1. A Igreja é antes de mais comunidade de pessoas, comunidade de comunhão como expressou o concílio Vaticano II. O conteúdo desta comum-união é a participação no Espírito de Cristo, que gera o corpo social e místico que é a comunidade cristã. O Espírito não precisa de outro templo senão a pessoa humana e a comunidade. O corpo social é que tem necessidade de um lugar de encontro, de acolhimento, de celebração da fé, de trabalho – necessita de um edifício na cidade. A comunidade está antes do edifício. O erro da polémica igreja do Restelo não está, primeiramente, no estilo próprio do arquitecto, mas no facto da comunidade não ter sido o sujeito do processo, quem escolheu a tipologia litúrgica, a expressão do edifício e o arquitecto. Tanto a funcionalidade como a forma simbólica do edifício-igreja derivam da comunhão cristã que é fundamentalmente abertura ao Outro, abertura da comunidade à transcendência de Deus, mistério da existência, e à presença de Deus na própria vida das pessoa e da cidade. Esta abertura opõe-se ao gueto ou à seita, que são fechamento, separação. A Igreja não tem sentido sem relação com a cidade. Uma relação específica que não se caracteriza pelo poder mas pelo serviço (Lc 20,25-26), que não exclui mas acolhe na comunhão, que não se impõe mas se propõe. Estas características espirituais da igreja-comunidade é que devem caracterizar a igreja-edifício, como seu prolongamento e sua imagem na cidade.
2. Por outro lado, a cidade contemporânea está em processo acelerado de transformação urbana e cultural. No passado a Catedral ocupava o centro, desde aí definia e organizava o território geográfico e o território dos valores e do sentido. Hoje, o centro histórico tende a ser um lugar do passado, esvaziado de habitantes, itinerário pitoresco de turistas, absorvendo neste conceito as suas igrejas. O estatuto da igreja na cidade vê-se alterado na sociedade plural, onde culturas, valores e formas de vida diversas partilham o espaço comum. Nele, a igreja-instituição já não representa o todo cultural, mas ocupa o espaço público, a par de outras instituições de significados desiguais. A igreja-edifício não tem porque ocupar o lugar do poder, o centro, ou a extrema dominante das avenidas. O edifício constrói-se a partir da comunidade, como sua casa, domus ecclesia, à escala das suas necessidades espirituais e capacidade de serviço. A igreja sobrevive como sinal e lugar de uma comunidade de identidade espiritual forte. Só quando esta enfraquece ou se ensoberbece é que volta nostalgia da monumentalidade.
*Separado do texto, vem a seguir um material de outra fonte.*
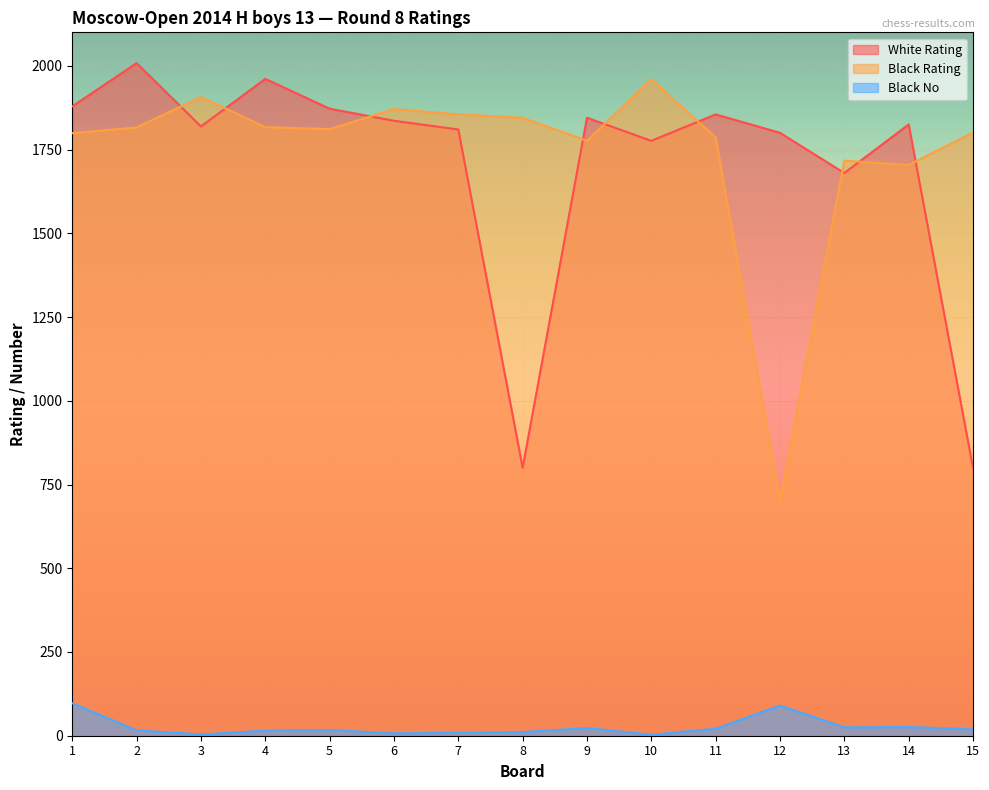

How many values in the Black Rating series exceed 1811?

7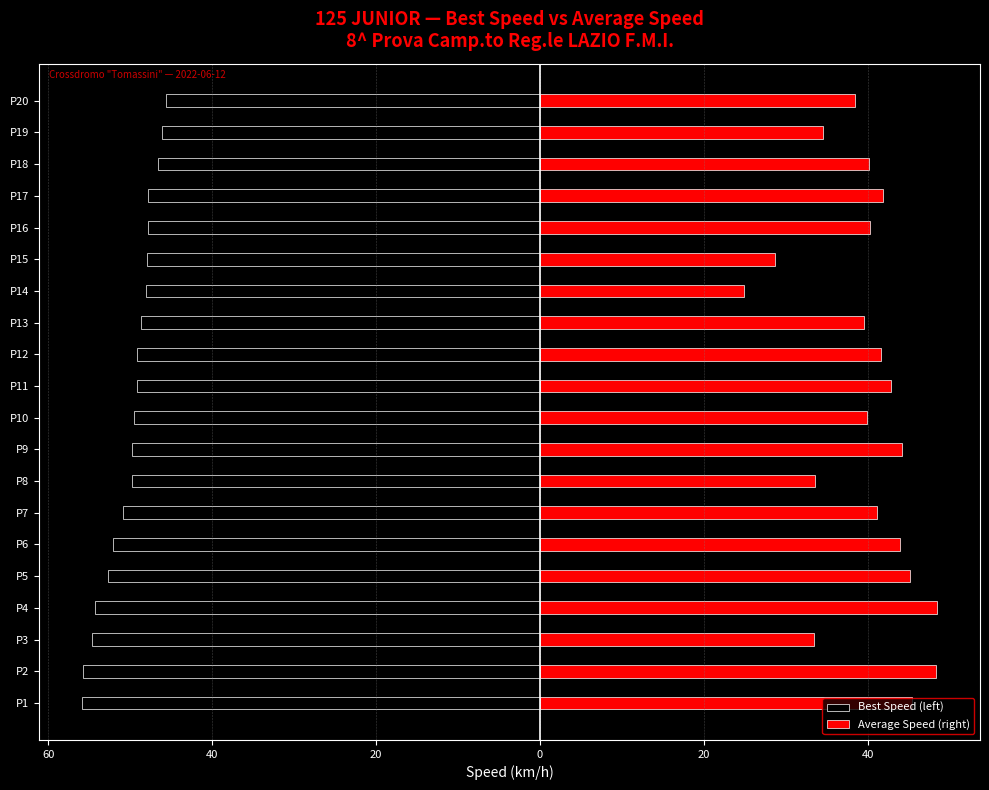

What is the lowest value of the Average Speed (right) series?

25.0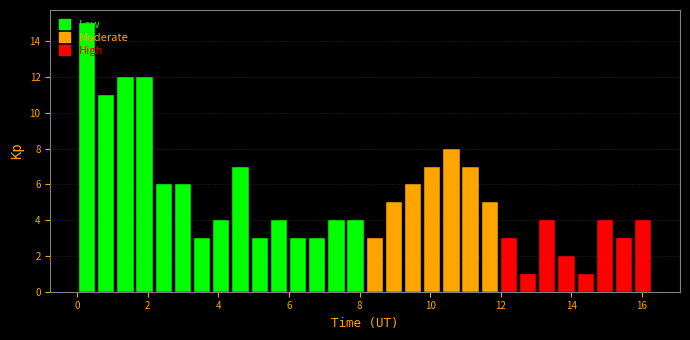

Around what value on the x-axis is the tallest bar? Give the approximate position of its centre, as read against the axis.

0.2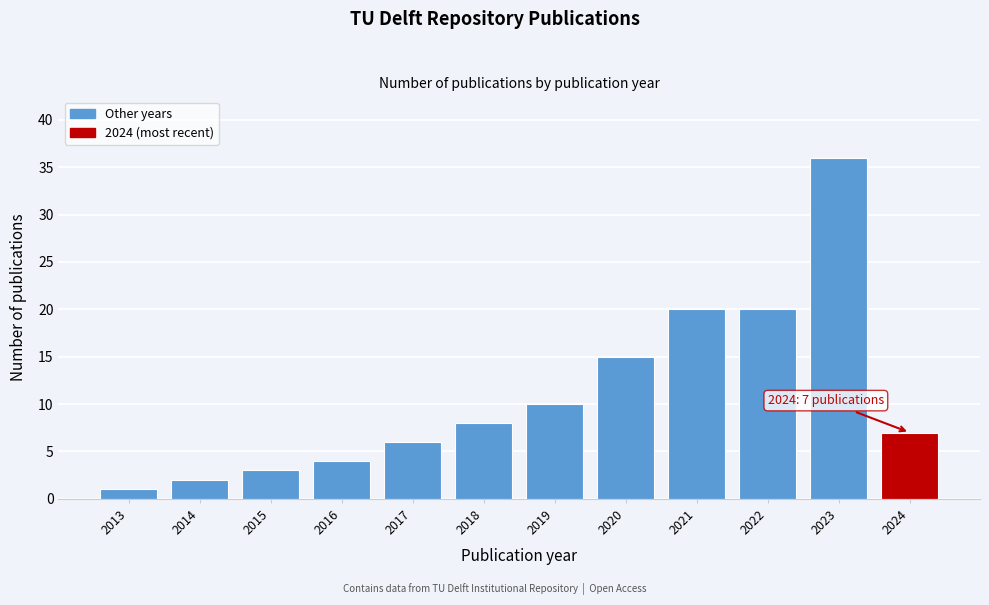

Reading left to right, extract all data points from this chart.

1	2	3	4	6	8	10	15	20	20	36	7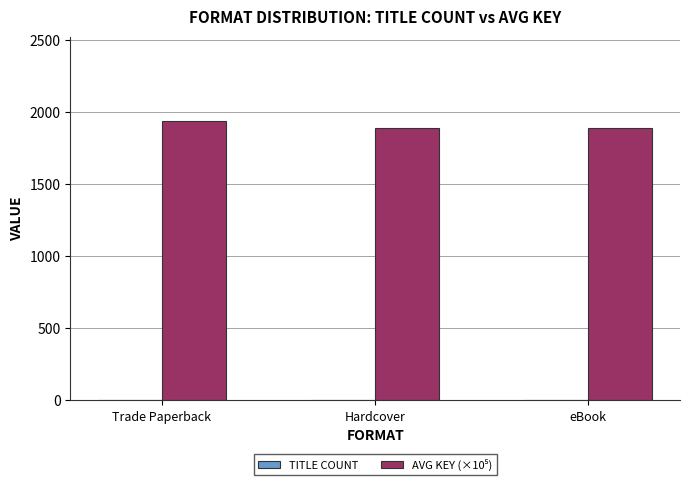

Are the bars grouped side by side (vs. stacked)?

Yes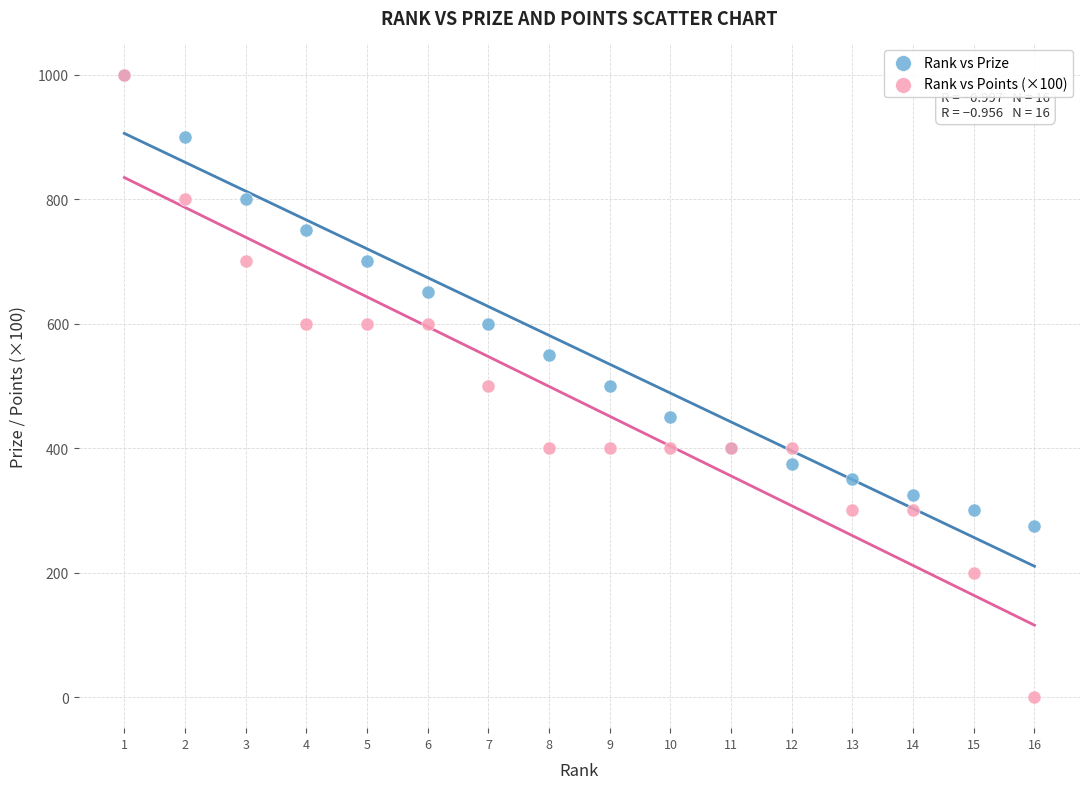

In the Rank vs Prize series, what Y value is closest to 637?

650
Outro aspecto é a crise da cidade como lugar humano. A cidade descentralizou-se, multiplicando os seus centros, diluindo as suas periferias no suburbano. A complexidade crescente da cidade contemporânea organiza-se por valores ligados quase exclusivamente às leis do mercado, valores pragmáticos e não espirituais. O predomínio do económico e do material gera o desejo do espiritual, a saturação da informação e da imagem gera o desejo da escuta e do silêncio, a fragmentação da vida gera a busca de sentido. O urbanismo e a arquitectura são valores espirituais que promovem a cidade como lugar humano. Um desafio semelhante põe-se à presença da igreja nos novos fóruns disseminados da cidade, nas periferias e não-lugares. Saberá a igreja recriar aí tempos de paragem e reflexão? Reforçar centralidades, lugares de encontro e celebração? Recuperar espaços de identidade e de pertença, na precariedade e vulnerabilidade da cidade em mutação?
3. Finalmente, que linguagem arquitectónica para o edifício-igreja na cidade? Percorremos aspectos sociais, culturais e espirituais que condicionam o desenho da igreja-edifício na sua relação com a cidade. Em última instância a arquitectura dá-lhes um valor formal definitivo, a igreja reconhece-se finalmente pela sua forma. Mas será que esta forma sobrevive reconhecível às rupturas próprias da arquitectura como disciplina, nomeadamente ao questionamento do modernismo? Não redefiniu, a igreja-instituição também, no último Concílio, a compreensão de si e da sua relação com o mundo? O resultado, ainda que prometedor, é, actualmente, uma grande experimentação de formas e tipologias.
Os arquitectos cultivados lêem na história das formas, seleccionadas pelo tempo, a reflexão de cada época sobre a igreja e a cidade. Há no entanto que traduzi-la para hoje. Só uma reflexão aprofundada na comunidade cristã, em conjunto com o mundo da arquitectura como disciplina, pode consolidar as boas práticas.
A igreja-edifício é uma metáfora na cidade secular, pronunciada na linguagem do seu tempo. A sua estrutura poética e paradoxal deve surpreender crentes e descrentes, conduzi-los ao silêncio do mundo, despertar uma atenção inhabitual. Tem portanto necessidade do talento artístico do arquitecto.